Arguably the biggest mistake someone in their 20s can make is not beginning to save any money. Having some savings stashed away as a “rainy day” fund or “emergency” fund for any unforeseen expenses that could occur is always a smart idea. Furthermore, if you have the financial ability to begin investing money for retirement, through an IRA or your company 401(k), you should start to do so. If your employer 401(k) offers a matching contribution you should begin taking full advantage of that as it is essentially free savings that can enhance your returns even more! The greatest investing advantage you have is: Time. The power of compound interest over time has the ability to drastically increase investment returns and we have written about this before here and here. It is also a mistake to leave your 20s without good and established credit. There will be larger purchases that will require you to take on debt and without a respectable credit history you will end up paying more in interest and as a result saving less.

As a millennial, it is important to avoid making mistakes with your money that can jeopardize your investing goals. To mitigate these risks, start saving now, it is important to be willing to take on calculated investing risks to earn high returns. If the risk fails, you have time on your side to recover your losses and get back on track. Also, take advantage of free money in the form of employer matched 401(k) contributions. Furthermore, avoid becoming impatient because it can eliminate opportunities to further your human capital and income. As a millennial investor, avoid certain mistakes and take advantage of the fact that time is money.

* _MATERIAL PROVIDED_:
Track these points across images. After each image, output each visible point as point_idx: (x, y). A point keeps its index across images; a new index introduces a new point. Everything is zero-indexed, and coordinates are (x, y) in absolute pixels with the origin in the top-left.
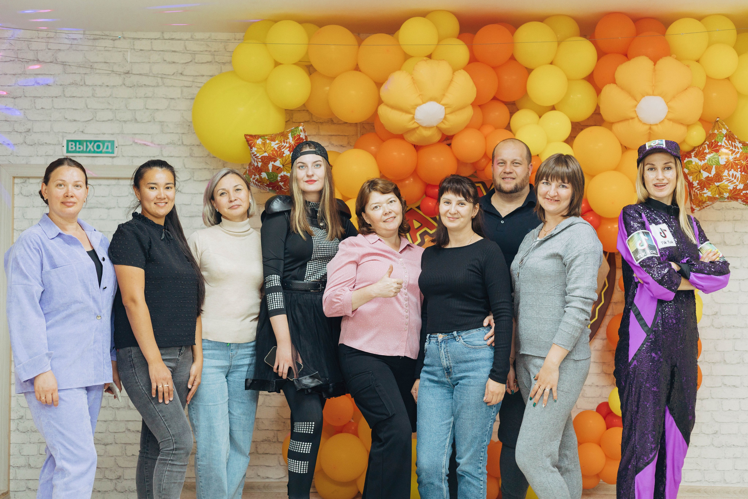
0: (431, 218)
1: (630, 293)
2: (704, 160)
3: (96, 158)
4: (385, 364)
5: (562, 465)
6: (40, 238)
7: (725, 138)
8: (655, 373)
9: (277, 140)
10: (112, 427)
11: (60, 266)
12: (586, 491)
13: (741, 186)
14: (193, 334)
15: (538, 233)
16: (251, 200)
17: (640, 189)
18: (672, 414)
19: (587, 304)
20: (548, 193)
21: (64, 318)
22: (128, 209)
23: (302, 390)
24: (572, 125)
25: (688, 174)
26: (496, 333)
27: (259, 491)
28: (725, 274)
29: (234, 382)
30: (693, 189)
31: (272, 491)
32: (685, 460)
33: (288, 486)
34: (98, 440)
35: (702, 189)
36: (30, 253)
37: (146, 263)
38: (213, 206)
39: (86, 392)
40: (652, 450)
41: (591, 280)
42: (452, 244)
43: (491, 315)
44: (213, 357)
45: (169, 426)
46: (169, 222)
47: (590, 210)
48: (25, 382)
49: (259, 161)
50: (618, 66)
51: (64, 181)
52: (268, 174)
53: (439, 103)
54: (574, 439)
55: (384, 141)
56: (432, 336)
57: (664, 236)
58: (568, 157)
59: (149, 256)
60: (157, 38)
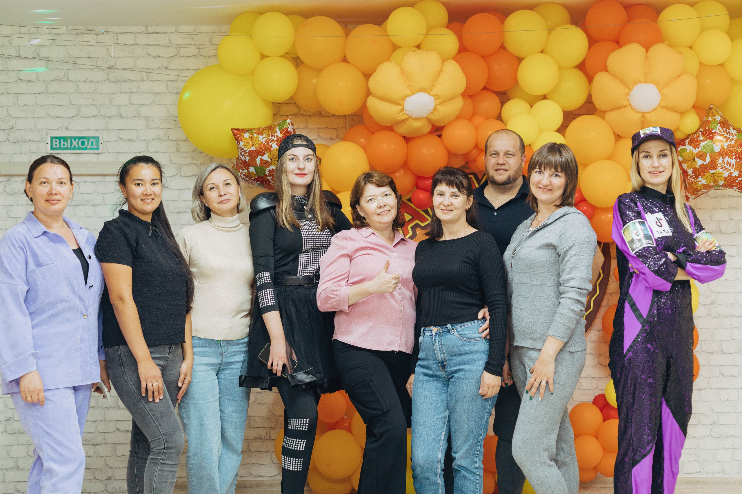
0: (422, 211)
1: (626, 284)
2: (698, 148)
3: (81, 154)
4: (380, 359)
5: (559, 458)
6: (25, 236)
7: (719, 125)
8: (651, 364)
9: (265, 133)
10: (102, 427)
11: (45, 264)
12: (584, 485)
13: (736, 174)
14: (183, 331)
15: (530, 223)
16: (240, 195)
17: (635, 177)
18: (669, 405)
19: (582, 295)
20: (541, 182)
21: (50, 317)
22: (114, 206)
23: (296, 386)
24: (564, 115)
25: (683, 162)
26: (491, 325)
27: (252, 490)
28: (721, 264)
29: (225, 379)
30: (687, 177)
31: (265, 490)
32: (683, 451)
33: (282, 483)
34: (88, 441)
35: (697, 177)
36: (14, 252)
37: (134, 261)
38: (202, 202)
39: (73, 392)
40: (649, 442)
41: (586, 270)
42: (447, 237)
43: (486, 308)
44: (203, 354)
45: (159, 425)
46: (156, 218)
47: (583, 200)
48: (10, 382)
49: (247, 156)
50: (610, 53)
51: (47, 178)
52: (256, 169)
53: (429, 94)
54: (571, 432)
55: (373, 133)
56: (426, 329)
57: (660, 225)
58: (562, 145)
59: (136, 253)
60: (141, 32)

--

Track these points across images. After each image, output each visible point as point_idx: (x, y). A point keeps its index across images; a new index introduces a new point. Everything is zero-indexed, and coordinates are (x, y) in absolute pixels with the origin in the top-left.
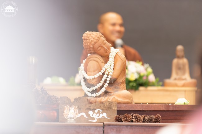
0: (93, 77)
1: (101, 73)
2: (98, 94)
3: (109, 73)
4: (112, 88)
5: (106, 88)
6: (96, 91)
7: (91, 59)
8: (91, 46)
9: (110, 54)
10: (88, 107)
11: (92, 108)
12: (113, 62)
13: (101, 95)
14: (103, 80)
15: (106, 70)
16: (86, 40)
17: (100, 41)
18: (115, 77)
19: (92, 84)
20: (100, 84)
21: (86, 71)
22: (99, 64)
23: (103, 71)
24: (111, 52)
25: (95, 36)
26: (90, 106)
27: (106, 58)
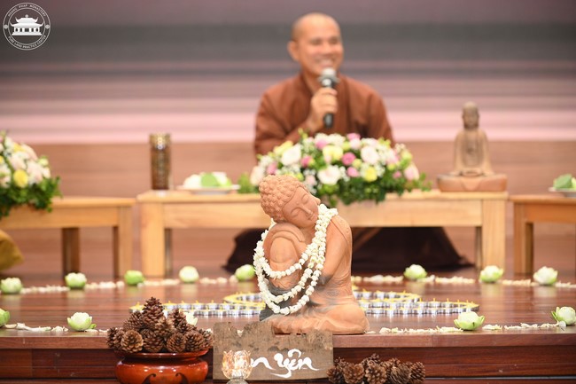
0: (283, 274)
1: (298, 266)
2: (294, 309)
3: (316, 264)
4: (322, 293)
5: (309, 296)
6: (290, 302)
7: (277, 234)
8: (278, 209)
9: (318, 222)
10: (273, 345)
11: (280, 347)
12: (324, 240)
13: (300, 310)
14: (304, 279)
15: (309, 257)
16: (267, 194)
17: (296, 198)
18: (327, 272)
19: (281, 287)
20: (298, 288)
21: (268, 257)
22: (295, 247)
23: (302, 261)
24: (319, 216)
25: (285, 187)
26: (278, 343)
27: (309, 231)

* _WORK ITEM_:
Please print the passage about early saving and investing word for word, starting at the words "As a millennial, it" and stopping after "time is money.".

* _OUTPUT FOR THIS TASK_:
As a millennial, it is important to avoid making mistakes with your money that can jeopardize your investing goals. To mitigate these risks, start saving now, it is important to be willing to take on calculated investing risks to earn high returns. If the risk fails, you have time on your side to recover your losses and get back on track. Also, take advantage of free money in the form of employer matched 401(k) contributions. Furthermore, avoid becoming impatient because it can eliminate opportunities to further your human capital and income. As a millennial investor, avoid certain mistakes and take advantage of the fact that time is money.